-- Text passage follows --
"Methinks my own soul must be a bright invisible green."
– “ Henry David Thoreau, (1849)
I chose to call this blog "Bright Green" because the word "bright" sums up for me the kind of journalism the Monitor does best. At my desk here in Boston, I'm surrounded by people who are working hard every day to illuminate dark corners of the world, to bring intelligence and clarity to the issues of the day, and to convey a sense that, despite a daily barrage of dispiriting news, humankind is not necessarily doomed.
Not that I'll always live up to the bright standards set by my colleagues. With multiple daily posts, I'm bound to come off as a bit dim now and then. When I do, I hope you'll enlighten me in the comments section.
As for the "green" part of the blog title, it's clear that our civilization is due for a major upgrade. The human population is on track to surpass nine billion by 2050; most of that growth will happen in the developing world. To continue on our present course is to consign almost all of these nine billion people to a bleak future, one where the air and water is toxic, the food is scarce, the weather is erratic, and prosperity and security are distant dreams.
So we need to build an alternative future. One where the food is safe and healthy, where your goods don't require poison warning labels, where you don't need to wage war over energy resources, and where the main product of your daily activities is wealth, not waste.
-- Text passage concluded --
Tasks to carry out>
1: According to the blog introduction, what number is the human population on track to surpass by 2050?
2: Carry on the introduction to the "Bright Green" blog, picking up after its final sentence.
The records aren't needed for this.
-- Input data follows --
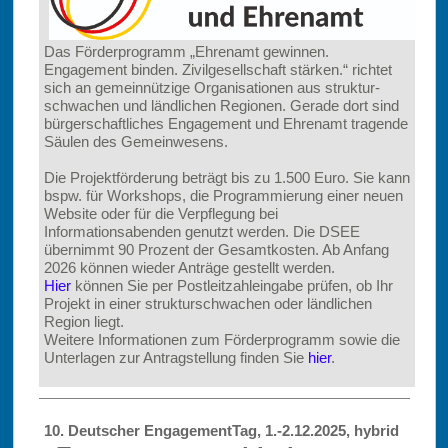
Das Förderprogramm „Ehrenamt gewinnen.
Engagement binden. Zivilgesellschaft stärken.“ richtet
sich an gemeinnützige Organisationen aus struktur-
schwachen und ländlichen Regionen. Gerade dort sind
bürgerschaftliches Engagement und Ehrenamt tragende
Säulen des Gemeinwesens.
Die Projektförderung beträgt bis zu 1.500 Euro. Sie kann
bspw. für Workshops, die Programmierung einer neuen
Website oder für die Verpflegung bei
Informationsabenden genutzt werden. Die DSEE
übernimmt 90 Prozent der Gesamtkosten. Ab Anfang
2026 können wieder Anträge gestellt werden.
Hier
können Sie per Postleitzahleingabe prüfen, ob Ihr
Projekt in einer strukturschwachen oder ländlichen
Region liegt.
Weitere Informationen zum Förderprogramm sowie die
Unterlagen zur Antragstellung finden Sie
hier
.
10. Deutscher EngagementTag, 1.-2.12.2025, hybrid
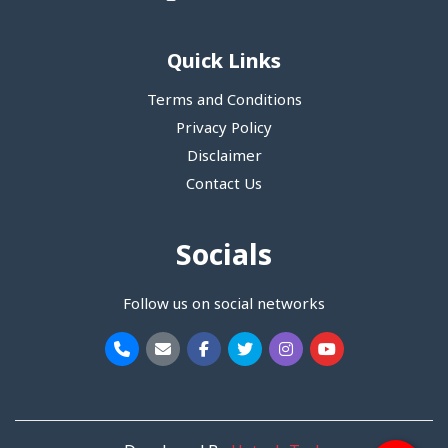
Quick Links
Terms and Conditions
Privacy Policy
Disclaimer
Contact Us
Socials
Follow us on social networks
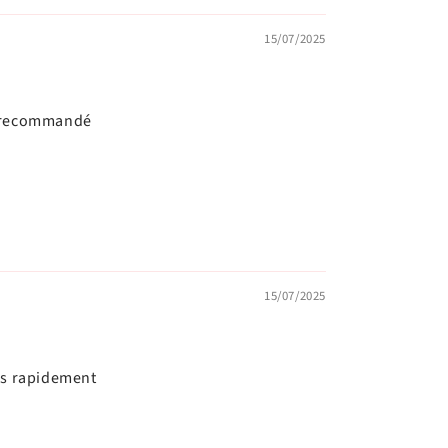
15/07/2025
% recommandé
15/07/2025
és rapidement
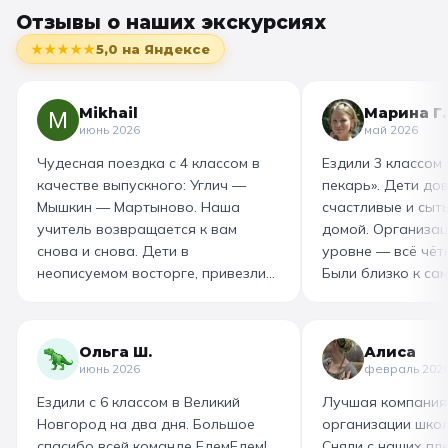
Отзывы о наших экскурсиях
★★★★★
5,0
на Яндексе
Mikhail
Марина Г.
июнь 2026
май 2026
Чудесная поездка с 4 классом в
Ездили 3 классом
качестве выпускного: Углич —
пекарь». Дети до
Мышкин — Мартыново. Наша
счастливые и сыт
учитель возвращается к вам
домой. Организац
снова и снова. Дети в
уровне — всё чётк
неописуемом восторге, привезли
Были близко к са
море впечатлений! Родителям
как замешивают т
захотелось повторить тот же
муку, как взбивае
маршрут для себя, настолько
гигантский миксер
Ольга Ш.
Алиса
интересно и насыщенно было.
изготовили печень
июнь 2026
февраль 202
Огромная благодарность
слоёного теста, а
Ездили с 6 классом в Великий
Лучшая компания
организатору! Вы лучшие: от
со скоморохом, и
Новгород на два дня. Большое
организации школ
выбора супер-маршрута, питания,
загадками. В кон
спасибо всей команде ЕдемЕдем!
Сняли с наших пле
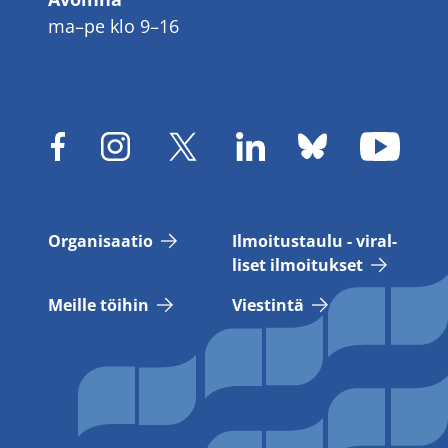
ma–pe klo 9–16
Or­ga­ni­saa­tio
Il­moi­tus­tau­lu - vi­ral­
li­set il­moi­tuk­set
Meil­le töi­hin
Vies­tin­tä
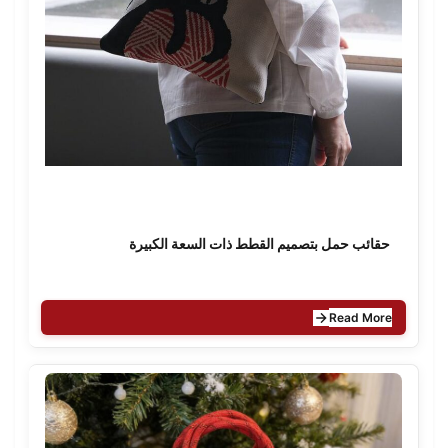
حقائب حمل بتصميم القطط ذات السعة الكبيرة
Read More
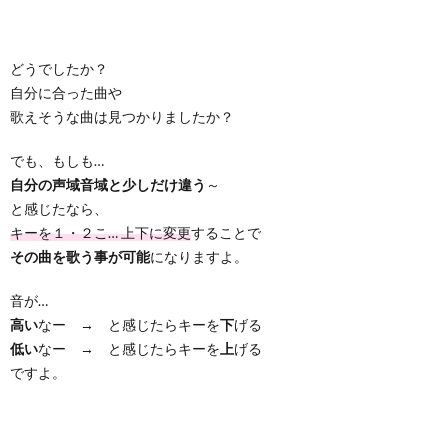
どうでしたか？
自分に合った曲や
歌えそうな曲は見つかりましたか？
でも、もしも…
自分の声域音域と少しだけ違う
～
と感じたなら、
キーを１・２こ… 上下に変更
することで
その曲を歌う事が可能
になりますよ。
音が…
高い
なー → と感じたらキーを
下
げる
低い
なー → と感じたらキーを
上
げる
ですよ。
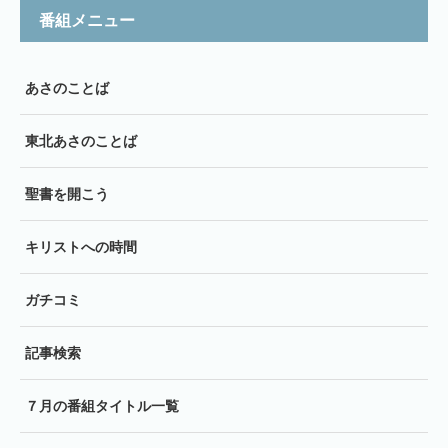
番組メニュー
あさのことば
東北あさのことば
聖書を開こう
キリストへの時間
ガチコミ
記事検索
７月の番組タイトル一覧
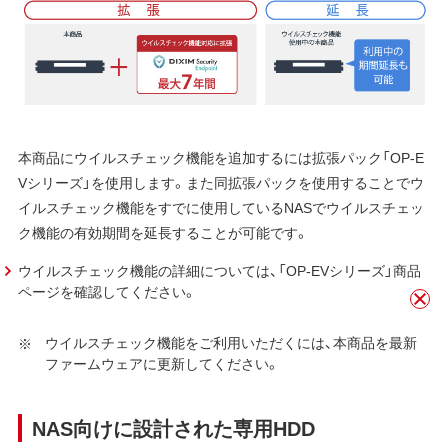
本商品にウイルスチェック機能を追加するには拡張パック「OP-E
Vシリーズ」を使用します。また同拡張パックを使用することでウ
イルスチェック機能をすでに使用しているNASでウイルスチェッ
ク機能の有効期間を延長することが可能です。
ウイルスチェック機能の詳細については、「OP-EVシリーズ」商品
ページを確認してください。
ウイルスチェック機能をご利用いただくには、本商品を最新
ファームウェアに更新してください。
NAS向けに設計された専用HDD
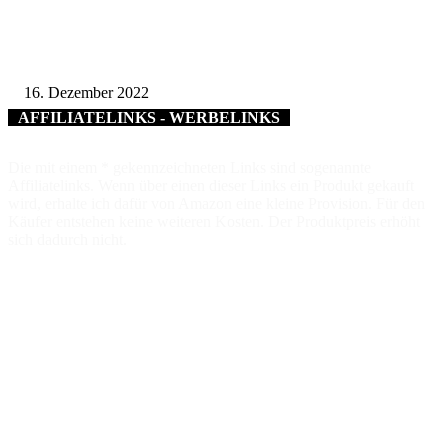
Grundschule Am Zabelstein gestaltet Weihnachtskarten für das Landratsam
Schweinfurt
16. Dezember 2022
AFFILIATELINKS - WERBELINKS
Die mit einem * gekennzeichneten Links sind sogenannte
Affiliatelinks. Wenn über einen dieser Links ein Produkt gekauft
wird, erhalte ich dafür von Amazon eine kleine Provision. Für den
Käufer entstehen keine weiteren Kosten. Der Produktpreis erhöht
sich dadurch nicht.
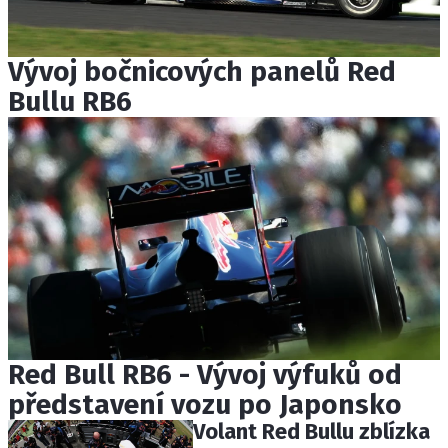
Vývoj bočnicových panelů Red
Bullu RB6
Red Bull RB6 - Vývoj výfuků od
představení vozu po Japonsko
Volant Red Bullu zblízka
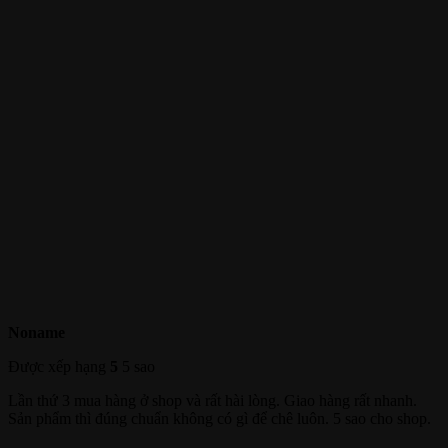
Noname
Được xếp hạng
5
5 sao
Lần thứ 3 mua hàng ở shop và rất hài lòng. Giao hàng rất nhanh.
Sản phẩm thì đúng chuẩn không có gì để chê luôn. 5 sao cho shop.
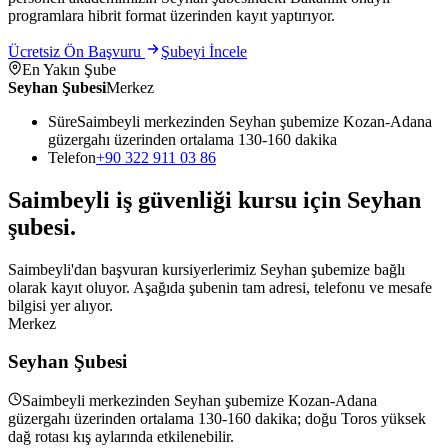
programlara hibrit format üzerinden kayıt yaptırıyor.
Ücretsiz Ön Başvuru
Şubeyi İncele
En Yakın Şube
Seyhan Şubesi
Merkez
Süre
Saimbeyli merkezinden Seyhan şubemize Kozan-Adana
güzergahı üzerinden ortalama 130-160 dakika
Telefon
+90 322 911 03 86
Saimbeyli
iş güvenliği kursu için
Seyhan
şubesi
.
Saimbeyli'dan başvuran kursiyerlerimiz Seyhan şubemize bağlı
olarak kayıt oluyor. Aşağıda şubenin tam adresi, telefonu ve mesafe
bilgisi yer alıyor.
Merkez
Seyhan Şubesi
Saimbeyli merkezinden Seyhan şubemize Kozan-Adana
güzergahı üzerinden ortalama 130-160 dakika; doğu Toros yüksek
dağ rotası kış aylarında etkilenebilir.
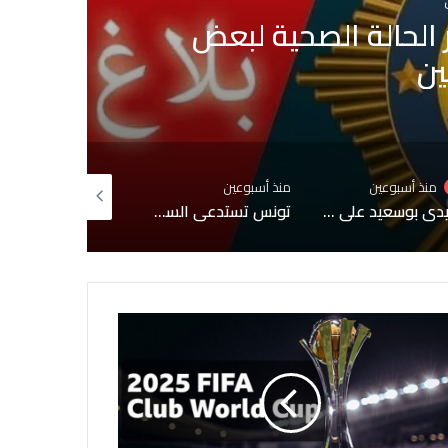
 بمقبرة الجلاز والابحاث
وشبهات التدليس
س
 أسبوعين
منذ أسبوعين
منذ أسبوعين
تونس تستدعي السفيرة الفرنسية لإبلاغها احتجاجًا شديد اللهجة إثر حوار إعلامي مع مطلوب للعدالة
الافراج عن وديع الجرئ وعياشي الزمال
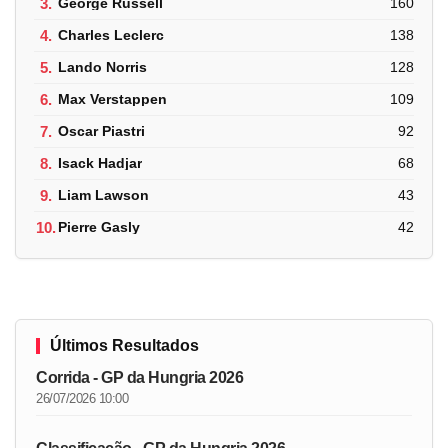
3.
George Russell
160
4.
Charles Leclerc
138
5.
Lando Norris
128
6.
Max Verstappen
109
7.
Oscar Piastri
92
8.
Isack Hadjar
68
9.
Liam Lawson
43
10.
Pierre Gasly
42
Últimos Resultados
Corrida - GP da Hungria 2026
26/07/2026 10:00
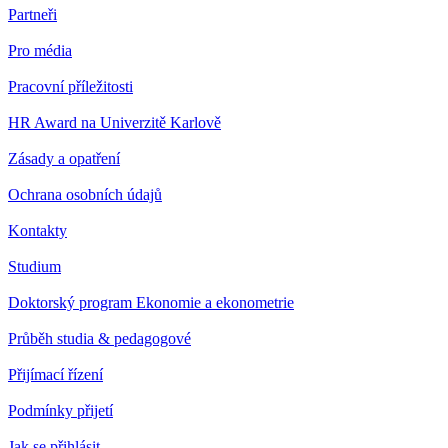
Partneři
Pro média
Pracovní příležitosti
HR Award na Univerzitě Karlově
Zásady a opatření
Ochrana osobních údajů
Kontakty
Studium
Doktorský program Ekonomie a ekonometrie
Průběh studia & pedagogové
Přijímací řízení
Podmínky přijetí
Jak se přihlásit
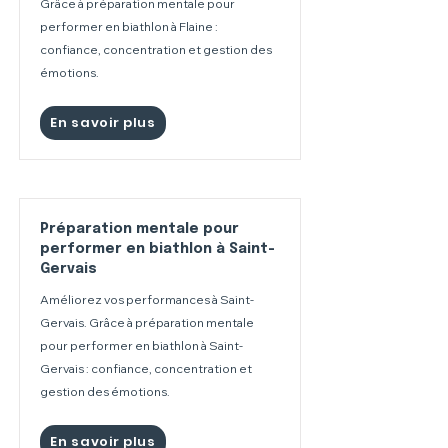
Grâce à préparation mentale pour
performer en biathlon à Flaine :
confiance, concentration et gestion des
émotions.
En savoir plus
Préparation mentale pour
performer en biathlon à Saint-
Gervais
Améliorez vos performances à Saint-
Gervais. Grâce à préparation mentale
pour performer en biathlon à Saint-
Gervais : confiance, concentration et
gestion des émotions.
En savoir plus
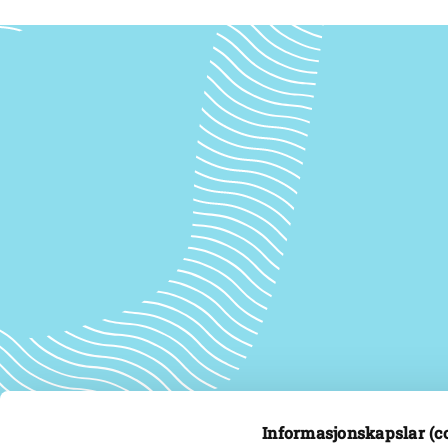
Informasjonskapslar (c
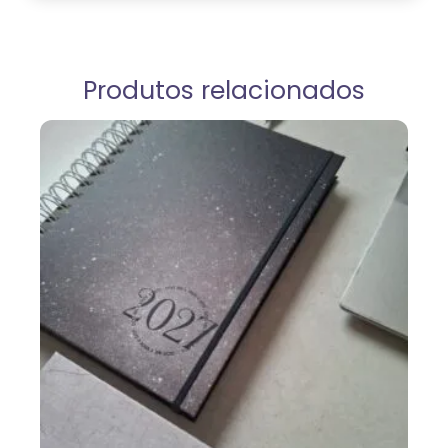
Produtos relacionados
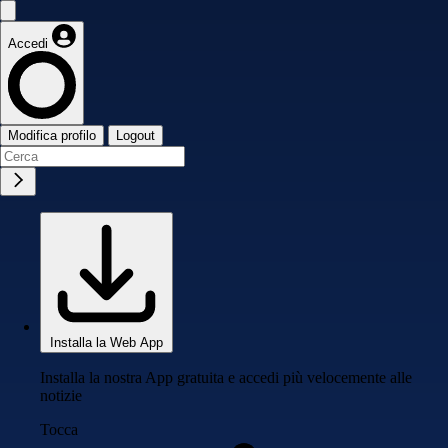
Accedi
Modifica profilo
Logout
Installa la Web App
Installa la nostra App gratuita e accedi più velocemente alle
notizie
Tocca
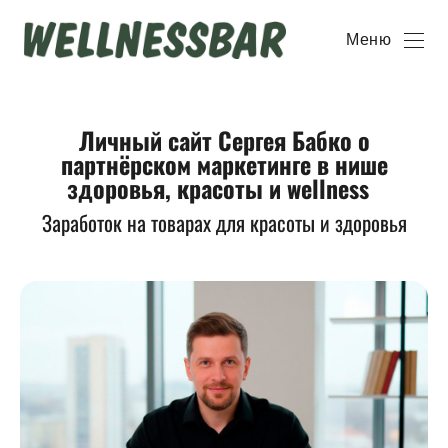
Меню
Личный сайт Сергея Бабко о
партнёрском маркетинге в нише
здоровья, красоты и wellness
Заработок на товарах для красоты и здоровья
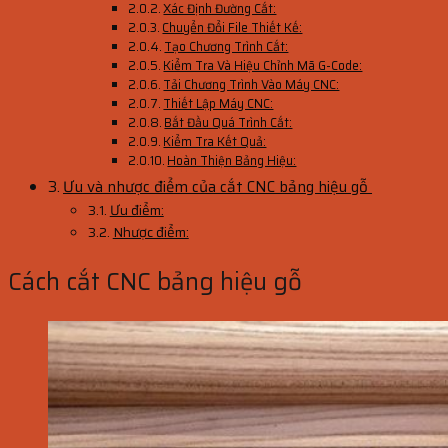
Xác Định Đường Cắt:
Chuyển Đổi File Thiết Kế:
Tạo Chương Trình Cắt:
Kiểm Tra Và Hiệu Chỉnh Mã G-Code:
Tải Chương Trình Vào Máy CNC:
Thiết Lập Máy CNC:
Bắt Đầu Quá Trình Cắt:
Kiểm Tra Kết Quả:
Hoàn Thiện Bảng Hiệu:
Ưu và nhược điểm của cắt CNC bảng hiệu gỗ
Ưu điểm:
Nhược điểm:
Cách cắt CNC bảng hiệu gỗ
-- Input data concluded --
Outputs in order>
1: Nine billion.

2:
How we get to that future, the breakthroughs and setbacks, the trends and ideas, that's what this blog will be about.
My biggest hope is that this will be a conversation, not a lecture. A place where we can hang out together and share news, ideas, and stories. I am by no means an expert on any environmental issue (quite the opposite: I majored in philosophy in college and later got a Master's in journalism), and I am well aware that my own experiences may be completely unlike yours. I have a lot of blind spots, and I hope you'll help me fill them in.
My only other hope is to make you laugh from time to time. If it's one thing that environmental discussions sorely need, it's a sense of humor.
So welcome to Bright Green. This is going to be fun.